Kembali ke Juriah yang menempel bagai cicak di plafon kamar, gadis itu kembali berteriak histeris begitu rumah dan kamarnya ramai didatangi para tetangga. Juriah tadinya tengah tertidur, tiba-tiba terbangun dan merasakan kepalanya sakit bagai dipukul benda keras, dia berniat meredakan rasa sakit itu dengan minum obat pereda nyeri.

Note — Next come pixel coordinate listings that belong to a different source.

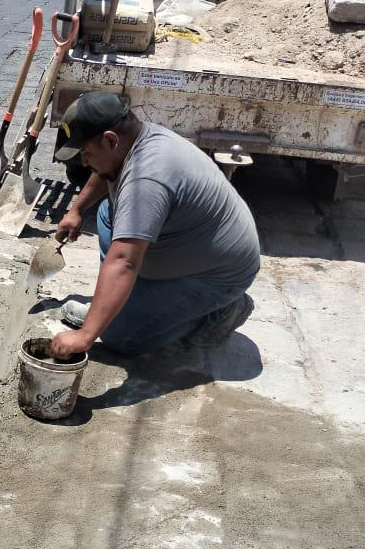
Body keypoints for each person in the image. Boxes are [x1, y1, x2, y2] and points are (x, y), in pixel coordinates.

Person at [50, 92, 260, 359]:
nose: (83, 162)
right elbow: (106, 169)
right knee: (107, 214)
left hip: (218, 276)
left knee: (119, 336)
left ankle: (221, 311)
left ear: (110, 139)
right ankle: (121, 305)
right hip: (191, 244)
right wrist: (77, 210)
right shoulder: (135, 139)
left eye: (86, 153)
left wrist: (85, 335)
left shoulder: (146, 179)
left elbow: (125, 261)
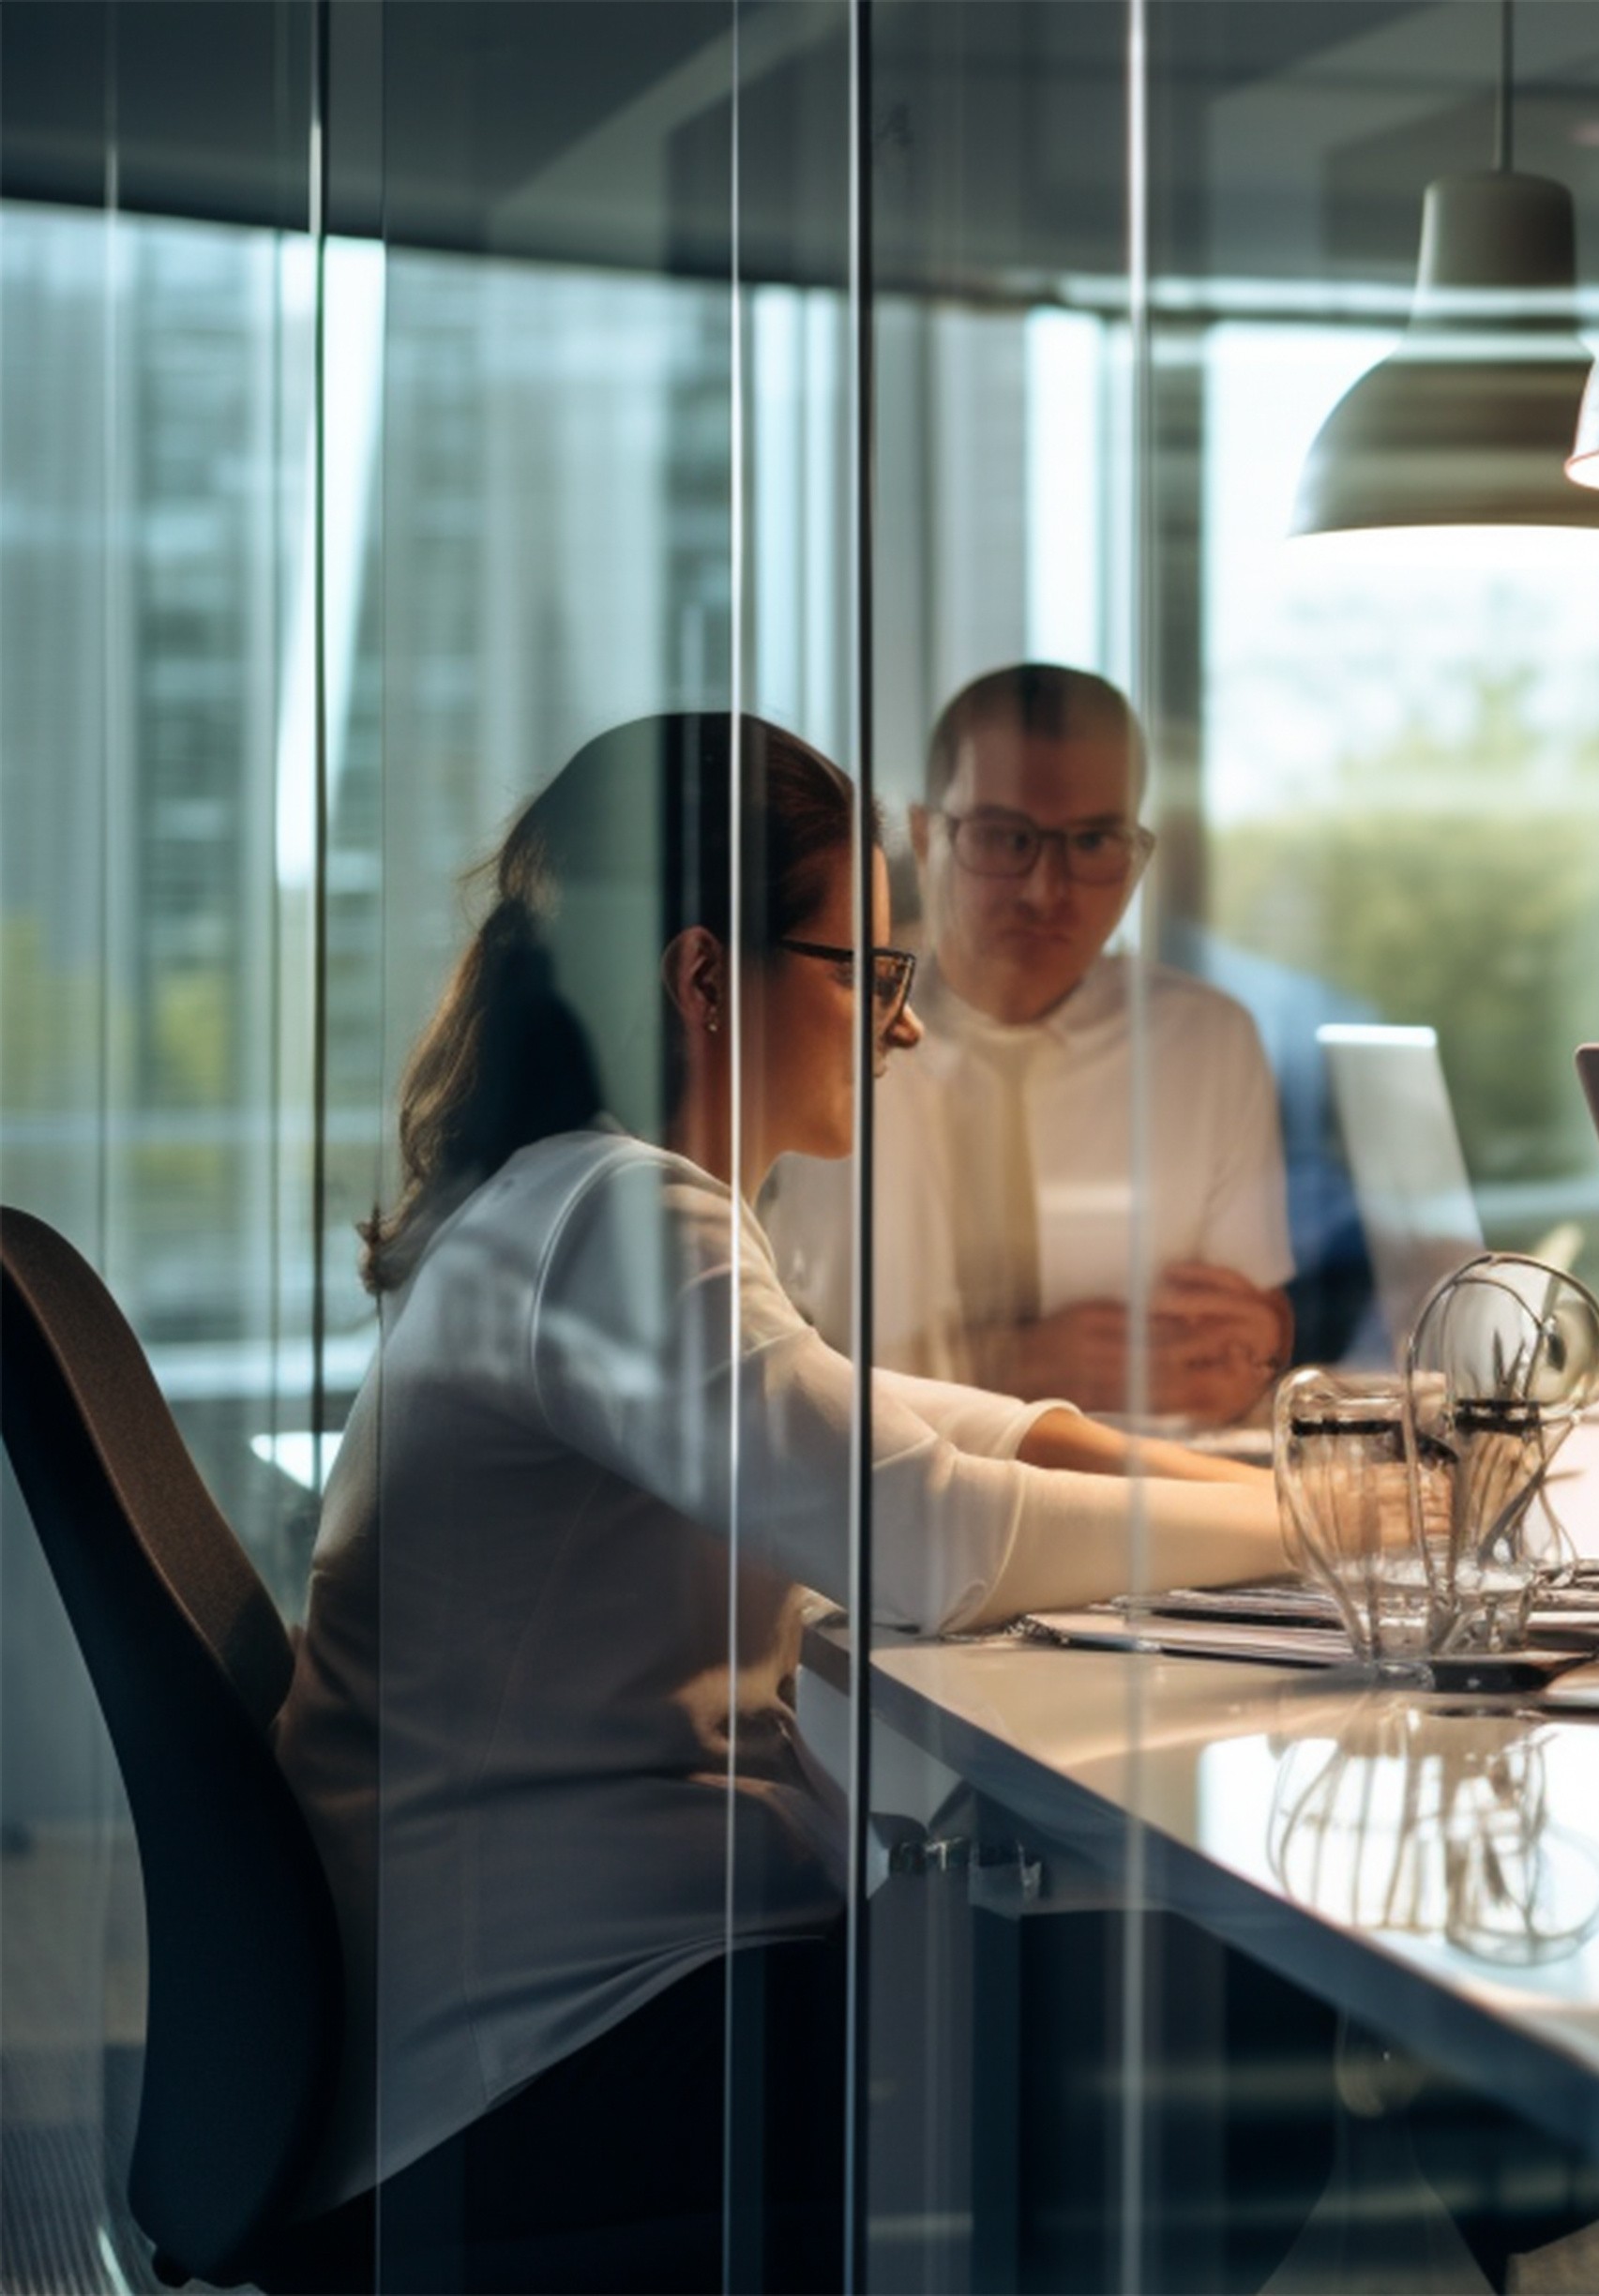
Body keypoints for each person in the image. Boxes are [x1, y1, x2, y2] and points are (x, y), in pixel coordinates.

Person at [272, 714, 1285, 2286]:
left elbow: (926, 1428)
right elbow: (928, 1533)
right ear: (699, 979)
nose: (903, 1029)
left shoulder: (570, 1196)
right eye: (862, 973)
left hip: (533, 1999)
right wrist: (1325, 1537)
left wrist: (1268, 1482)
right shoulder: (609, 1213)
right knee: (1241, 2015)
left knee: (1176, 1982)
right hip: (526, 2062)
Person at [766, 664, 1294, 1425]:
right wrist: (1004, 1367)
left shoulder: (1205, 1041)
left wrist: (1262, 1345)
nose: (1047, 890)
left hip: (1143, 1501)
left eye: (1094, 840)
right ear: (923, 833)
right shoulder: (823, 1018)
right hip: (879, 1502)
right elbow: (751, 1364)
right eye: (1004, 837)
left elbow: (1250, 1333)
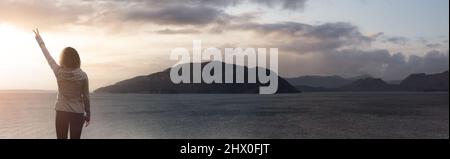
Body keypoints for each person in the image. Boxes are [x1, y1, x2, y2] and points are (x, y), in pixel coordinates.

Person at [33, 28, 91, 139]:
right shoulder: (83, 76)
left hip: (61, 111)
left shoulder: (58, 72)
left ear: (62, 59)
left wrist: (39, 39)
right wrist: (88, 114)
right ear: (77, 59)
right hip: (77, 112)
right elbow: (86, 97)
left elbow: (47, 56)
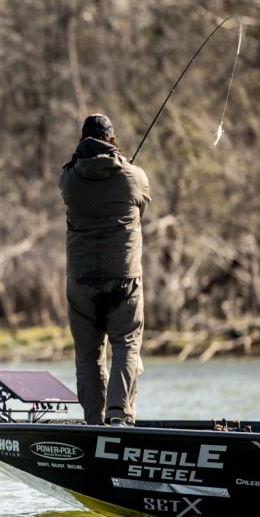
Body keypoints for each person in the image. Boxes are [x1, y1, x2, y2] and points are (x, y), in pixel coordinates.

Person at [59, 113, 151, 426]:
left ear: (82, 140)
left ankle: (94, 423)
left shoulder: (69, 180)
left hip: (82, 280)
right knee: (126, 345)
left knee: (88, 355)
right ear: (112, 139)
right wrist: (124, 167)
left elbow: (73, 179)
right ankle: (119, 416)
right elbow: (142, 205)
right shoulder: (134, 176)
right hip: (123, 277)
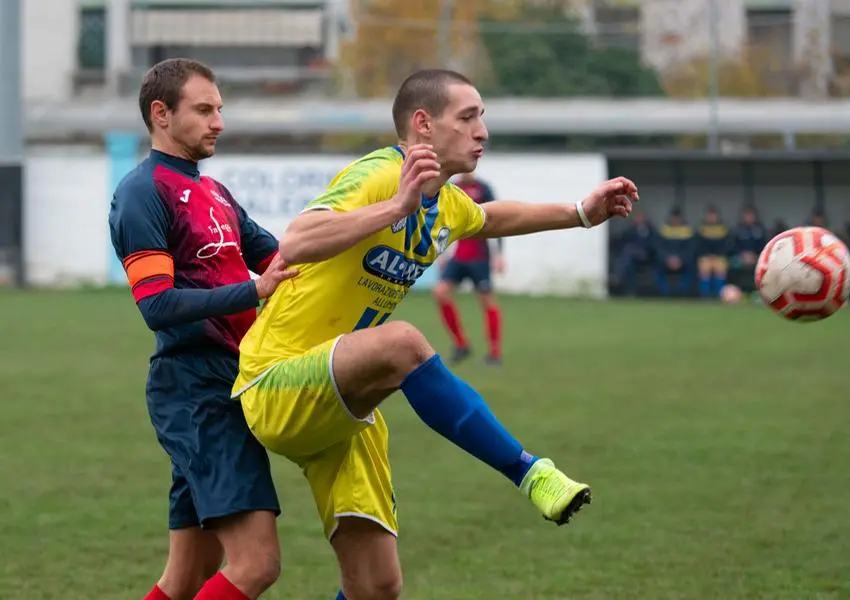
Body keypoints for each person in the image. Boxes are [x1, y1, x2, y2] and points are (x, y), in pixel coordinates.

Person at [230, 68, 638, 600]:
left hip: (344, 407)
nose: (482, 132)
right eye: (468, 118)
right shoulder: (383, 173)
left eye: (482, 118)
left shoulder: (447, 202)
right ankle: (530, 472)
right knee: (403, 343)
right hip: (275, 381)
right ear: (423, 125)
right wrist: (395, 206)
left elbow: (489, 218)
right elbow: (300, 239)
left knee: (376, 587)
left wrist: (580, 212)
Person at [108, 58, 295, 600]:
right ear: (160, 114)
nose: (218, 122)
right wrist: (254, 291)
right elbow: (157, 305)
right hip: (195, 391)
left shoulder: (215, 194)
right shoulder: (143, 192)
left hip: (232, 382)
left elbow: (286, 259)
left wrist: (373, 227)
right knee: (257, 563)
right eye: (204, 109)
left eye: (220, 110)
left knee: (187, 577)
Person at [432, 171, 504, 364]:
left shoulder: (483, 188)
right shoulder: (451, 188)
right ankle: (461, 345)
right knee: (440, 293)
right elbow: (442, 220)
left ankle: (494, 353)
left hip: (480, 256)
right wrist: (442, 251)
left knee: (487, 301)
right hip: (459, 256)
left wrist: (499, 255)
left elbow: (499, 219)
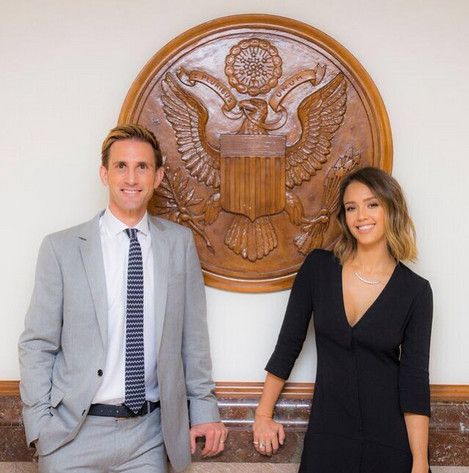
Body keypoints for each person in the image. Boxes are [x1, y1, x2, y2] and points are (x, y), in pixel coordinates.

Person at [18, 124, 227, 473]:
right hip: (72, 435)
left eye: (142, 166)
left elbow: (193, 338)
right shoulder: (61, 248)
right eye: (121, 166)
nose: (131, 178)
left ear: (158, 176)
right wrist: (40, 426)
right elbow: (38, 343)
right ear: (104, 174)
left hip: (148, 437)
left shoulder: (178, 244)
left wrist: (204, 410)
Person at [253, 166, 433, 473]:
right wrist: (262, 415)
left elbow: (414, 381)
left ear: (392, 209)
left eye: (372, 204)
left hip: (390, 443)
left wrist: (419, 462)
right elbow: (288, 346)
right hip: (327, 437)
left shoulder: (416, 291)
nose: (361, 216)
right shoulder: (318, 268)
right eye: (351, 207)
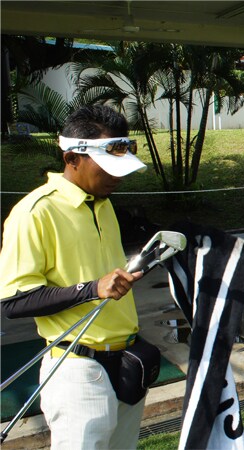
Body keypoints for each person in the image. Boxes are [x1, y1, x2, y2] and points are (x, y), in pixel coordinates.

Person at [0, 104, 148, 449]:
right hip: (77, 369)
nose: (117, 177)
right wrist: (92, 289)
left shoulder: (103, 203)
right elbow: (13, 301)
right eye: (107, 167)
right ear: (72, 158)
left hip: (127, 363)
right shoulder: (35, 212)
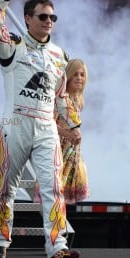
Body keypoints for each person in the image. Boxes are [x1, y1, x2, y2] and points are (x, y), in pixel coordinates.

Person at [0, 0, 82, 258]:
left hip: (46, 129)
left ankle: (56, 248)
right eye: (43, 16)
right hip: (15, 125)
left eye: (52, 16)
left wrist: (72, 124)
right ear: (28, 20)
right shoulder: (12, 45)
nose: (49, 21)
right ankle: (0, 238)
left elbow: (61, 96)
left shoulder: (59, 54)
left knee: (54, 186)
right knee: (6, 186)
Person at [34, 59, 90, 204]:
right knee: (53, 197)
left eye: (82, 75)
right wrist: (69, 135)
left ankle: (60, 223)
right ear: (68, 77)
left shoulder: (78, 100)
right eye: (75, 74)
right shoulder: (60, 99)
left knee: (65, 199)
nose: (79, 78)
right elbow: (49, 122)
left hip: (72, 153)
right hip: (57, 150)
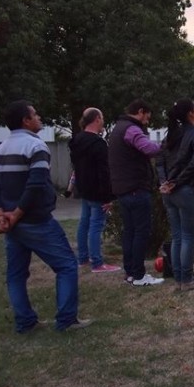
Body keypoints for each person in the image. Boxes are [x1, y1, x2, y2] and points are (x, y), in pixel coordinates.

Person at [0, 100, 91, 332]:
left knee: (15, 274)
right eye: (35, 115)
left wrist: (0, 215)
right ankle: (66, 320)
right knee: (66, 265)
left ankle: (25, 322)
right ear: (25, 120)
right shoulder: (36, 147)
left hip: (13, 224)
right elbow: (35, 185)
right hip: (36, 220)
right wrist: (15, 214)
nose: (39, 118)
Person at [108, 99, 164, 286]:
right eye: (148, 116)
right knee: (141, 232)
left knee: (129, 232)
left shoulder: (118, 128)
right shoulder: (132, 129)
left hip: (122, 190)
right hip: (136, 188)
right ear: (141, 111)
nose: (148, 121)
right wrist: (164, 146)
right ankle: (139, 275)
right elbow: (148, 148)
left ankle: (130, 273)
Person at [156, 99, 194, 292]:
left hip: (169, 193)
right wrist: (175, 182)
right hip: (188, 190)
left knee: (178, 236)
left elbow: (159, 162)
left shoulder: (169, 137)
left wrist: (165, 182)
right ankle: (186, 280)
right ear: (191, 114)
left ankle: (179, 278)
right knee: (187, 237)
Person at [69, 107, 120, 273]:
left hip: (84, 189)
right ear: (97, 119)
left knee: (84, 223)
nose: (103, 122)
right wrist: (108, 197)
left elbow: (76, 167)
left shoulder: (77, 140)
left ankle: (83, 258)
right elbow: (104, 172)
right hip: (98, 191)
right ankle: (97, 262)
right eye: (102, 118)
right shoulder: (98, 144)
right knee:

Dengan menahan rasa sakit, Juriah membongkar laci nakas untuk mencari obat pereda nyeri, suara Juriah mengobrak-abrik laci nakas tapi tidak berhasil menemukan obat pereda nyeri. Tiba-tiba dia mendengar ada banyak suara yang berbisik di kupingnya, suara itu sangat ramai berucap dalam bahasa yang tidak dipahami maknanya. Seperti suara orang membaca mantra, kadang seperti suara kawanan lebah. Sakit kepala Juriah kian menjadi-jadi oleh gaung suara yang mengisi gendang telinganya.

Penderitaan Juriah kian bertambah-tambah, kala dia melihat sekawanan kalajengking memenuhi lantai kamarnya, binatang berbisa itu bergerak mendekatinya. Juriah merinding ketakutan, membayangkan tubuhnya diselimuti kawanan kalajengking.

Gadis itu bergerak mundur sampai punggungnya menyentuh dinding kamar, merasa terpojok tanpa sadar Juriah merayap memanjat dinding hingga sekarang tubuhnya menempel pada plafon.

Kehadiran orang tua dan para tetangga, semakin membuat Juriah ketakutan, gadis itu melihat orang-orang yang berkumpul seperti melihat hantu berwajah seram yang memanggil-manggil dirinya.